Problema 1:
Responda às perguntas com base no trecho sobre a guerra no Oriente Médio:
(a) Em que dia Trump sinalizou que definiria os próximos passos da guerra?
(b) Quem avalia que a credibilidade de Trump está em jogo?
(c) O que os Estados Unidos já simularam em relação ao Estreito de Ormuz?
Problema 2: Por favor, prossiga com o trecho sobre a guerra no Oriente Médio a partir da última frase.

Trecho selecionado:
----------------
O presidente dos Estados Unidos, Donald Trump, sinalizou nesta terça-feira (7) que definirá os próximos passos da guerra no Oriente Médio, em um dia considerado de alta tensão e decisivo para o conflito. A expectativa é que Trump anuncie uma medida que indique se haverá escalada da guerra, um plano de cessar-fogo ou incursões pontuais para manter a pressão.
Especialistas em Relações Internacionais avaliam que a credibilidade de Trump está em jogo, e que alguma ação concreta é esperada para hoje. A ameaça ocorre em um momento de forte pressão sobre o governo americano, especialmente pela capacidade de resposta do Irã e pelo controle estratégico do Estreito de Ormuz.
O Irã, ao controlar o acesso ao Estreito de Ormuz, ganhou uma ferramenta de poder que não se mostrava disposto a usar antes da guerra. Essa situação pressiona os Estados Unidos, que já simularam ataques ao estreito, mas evitam ações que possam inviabilizar a navegação e fortalecer o Irã.
----------------
Registros de dados:
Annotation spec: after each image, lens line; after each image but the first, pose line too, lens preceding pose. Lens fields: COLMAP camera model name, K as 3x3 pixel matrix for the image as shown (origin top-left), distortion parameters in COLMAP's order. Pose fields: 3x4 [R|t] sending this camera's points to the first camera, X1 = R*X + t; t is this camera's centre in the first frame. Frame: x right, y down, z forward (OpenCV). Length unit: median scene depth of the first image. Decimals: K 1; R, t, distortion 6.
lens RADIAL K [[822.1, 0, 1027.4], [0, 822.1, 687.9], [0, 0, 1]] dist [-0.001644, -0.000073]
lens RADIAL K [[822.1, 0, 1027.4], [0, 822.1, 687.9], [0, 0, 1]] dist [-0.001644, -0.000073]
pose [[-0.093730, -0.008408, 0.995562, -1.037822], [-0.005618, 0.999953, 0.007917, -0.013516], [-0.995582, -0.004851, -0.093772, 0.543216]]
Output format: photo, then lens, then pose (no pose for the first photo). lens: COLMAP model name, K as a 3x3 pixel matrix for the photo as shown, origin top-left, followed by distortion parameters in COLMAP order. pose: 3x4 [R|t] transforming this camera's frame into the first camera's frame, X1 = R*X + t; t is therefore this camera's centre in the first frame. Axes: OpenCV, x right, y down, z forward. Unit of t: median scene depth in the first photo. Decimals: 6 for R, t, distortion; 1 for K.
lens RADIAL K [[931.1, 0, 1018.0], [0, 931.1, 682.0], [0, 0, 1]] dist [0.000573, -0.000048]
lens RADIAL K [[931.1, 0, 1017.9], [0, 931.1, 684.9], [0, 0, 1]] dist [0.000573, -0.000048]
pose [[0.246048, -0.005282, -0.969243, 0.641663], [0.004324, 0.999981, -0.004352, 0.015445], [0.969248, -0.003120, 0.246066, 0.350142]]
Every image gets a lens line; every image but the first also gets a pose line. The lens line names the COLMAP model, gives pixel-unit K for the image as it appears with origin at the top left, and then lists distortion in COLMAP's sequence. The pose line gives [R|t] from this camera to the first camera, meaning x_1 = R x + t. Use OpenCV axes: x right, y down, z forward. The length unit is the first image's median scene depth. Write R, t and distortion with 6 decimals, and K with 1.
----------------
Resultado 1:
(a) Nesta terça-feira (7).
(b) Especialistas em Relações Internacionais.
(c) Ataques ao estreito.

Resultado 2:
Ultimato e Ações Pontuais
A guerra no Oriente Médio entrou em um dia decisivo nesta terça-feira (7). Donald Trump renovou o ultimato para a reabertura do Estreito de Ormuz, prometendo ataques caso o prazo não seja atendido. Antes mesmo do expirar o prazo, os Estados Unidos atacaram a ilha de Kharg, no Irã, que armazena grande parte do petróleo do país.
Israel também antecipou ações, anunciando amplos ataques em diferentes regiões do território iraniano, atingindo pontes, trens, aeroportos e edifícios. Explosões foram registradas em Teerã, com vítimas reportadas pela mídia local. O Irã reagiu convocando a população para formar escudos humanos ao redor de instalações estratégicas.
O cenário mais provável, segundo especialistas, não é de escalada total, mas de ações pontuais. Isso se deve à resistência interna nos Estados Unidos e aos impactos econômicos globais já provocados pelo conflito, como o aumento de preços.